Challenge =>
Transcribe the rows below word for word, beginning at the line that has "collector number: 5705t" and stopping after the line that has "state / province: Norte de Santander".

Collection entries =>
== == ==

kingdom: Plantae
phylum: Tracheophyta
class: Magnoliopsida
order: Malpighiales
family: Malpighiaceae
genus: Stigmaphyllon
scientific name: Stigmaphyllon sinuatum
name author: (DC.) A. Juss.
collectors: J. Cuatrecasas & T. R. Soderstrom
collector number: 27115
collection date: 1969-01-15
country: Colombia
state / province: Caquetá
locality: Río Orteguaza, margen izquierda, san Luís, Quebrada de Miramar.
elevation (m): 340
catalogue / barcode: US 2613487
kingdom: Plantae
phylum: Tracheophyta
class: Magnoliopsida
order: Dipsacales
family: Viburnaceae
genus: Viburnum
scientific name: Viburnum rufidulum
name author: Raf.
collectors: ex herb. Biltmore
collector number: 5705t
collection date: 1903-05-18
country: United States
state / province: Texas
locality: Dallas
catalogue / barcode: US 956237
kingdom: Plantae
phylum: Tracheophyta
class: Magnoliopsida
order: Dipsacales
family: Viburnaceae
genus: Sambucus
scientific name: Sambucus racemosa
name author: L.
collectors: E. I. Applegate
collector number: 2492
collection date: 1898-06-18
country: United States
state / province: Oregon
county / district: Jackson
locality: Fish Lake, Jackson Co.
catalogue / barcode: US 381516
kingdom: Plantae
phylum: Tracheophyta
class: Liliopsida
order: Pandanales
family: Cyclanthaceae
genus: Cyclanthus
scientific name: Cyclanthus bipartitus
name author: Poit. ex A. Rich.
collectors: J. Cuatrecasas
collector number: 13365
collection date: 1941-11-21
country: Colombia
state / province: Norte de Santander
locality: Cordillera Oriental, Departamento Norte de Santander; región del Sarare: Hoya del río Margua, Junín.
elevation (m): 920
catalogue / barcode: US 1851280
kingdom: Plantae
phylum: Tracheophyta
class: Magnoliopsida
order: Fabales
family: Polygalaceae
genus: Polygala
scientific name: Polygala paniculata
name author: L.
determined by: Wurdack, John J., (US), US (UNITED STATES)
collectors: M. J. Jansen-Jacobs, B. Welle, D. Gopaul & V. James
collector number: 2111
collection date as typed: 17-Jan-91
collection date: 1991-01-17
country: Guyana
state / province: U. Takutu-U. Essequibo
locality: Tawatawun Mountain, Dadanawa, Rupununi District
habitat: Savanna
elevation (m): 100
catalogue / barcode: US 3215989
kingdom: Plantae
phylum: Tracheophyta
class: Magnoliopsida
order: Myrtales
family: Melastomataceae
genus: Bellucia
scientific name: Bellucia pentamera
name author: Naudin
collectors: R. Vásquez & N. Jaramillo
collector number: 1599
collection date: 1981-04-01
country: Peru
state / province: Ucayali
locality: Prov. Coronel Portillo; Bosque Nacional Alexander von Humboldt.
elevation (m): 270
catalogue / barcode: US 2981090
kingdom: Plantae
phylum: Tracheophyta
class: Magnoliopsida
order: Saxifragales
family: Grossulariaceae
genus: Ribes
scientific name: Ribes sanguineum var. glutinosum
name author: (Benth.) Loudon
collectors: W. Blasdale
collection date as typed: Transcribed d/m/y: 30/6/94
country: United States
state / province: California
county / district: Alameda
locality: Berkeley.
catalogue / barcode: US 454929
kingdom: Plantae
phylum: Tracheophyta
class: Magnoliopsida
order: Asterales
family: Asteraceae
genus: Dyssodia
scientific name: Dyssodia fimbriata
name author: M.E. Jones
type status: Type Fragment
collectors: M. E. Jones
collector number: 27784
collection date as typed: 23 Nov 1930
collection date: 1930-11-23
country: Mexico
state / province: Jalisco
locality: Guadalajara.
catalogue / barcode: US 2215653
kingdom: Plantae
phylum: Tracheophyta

== == ==

The reply =>
collector number: 5705t
collection date: 1903-05-18
country: United States
state / province: Texas
locality: Dallas
catalogue / barcode: US 956237
kingdom: Plantae
phylum: Tracheophyta
class: Magnoliopsida
order: Dipsacales
family: Viburnaceae
genus: Sambucus
scientific name: Sambucus racemosa
name author: L.
collectors: E. I. Applegate
collector number: 2492
collection date: 1898-06-18
country: United States
state / province: Oregon
county / district: Jackson
locality: Fish Lake, Jackson Co.
catalogue / barcode: US 381516
kingdom: Plantae
phylum: Tracheophyta
class: Liliopsida
order: Pandanales
family: Cyclanthaceae
genus: Cyclanthus
scientific name: Cyclanthus bipartitus
name author: Poit. ex A. Rich.
collectors: J. Cuatrecasas
collector number: 13365
collection date: 1941-11-21
country: Colombia
state / province: Norte de Santander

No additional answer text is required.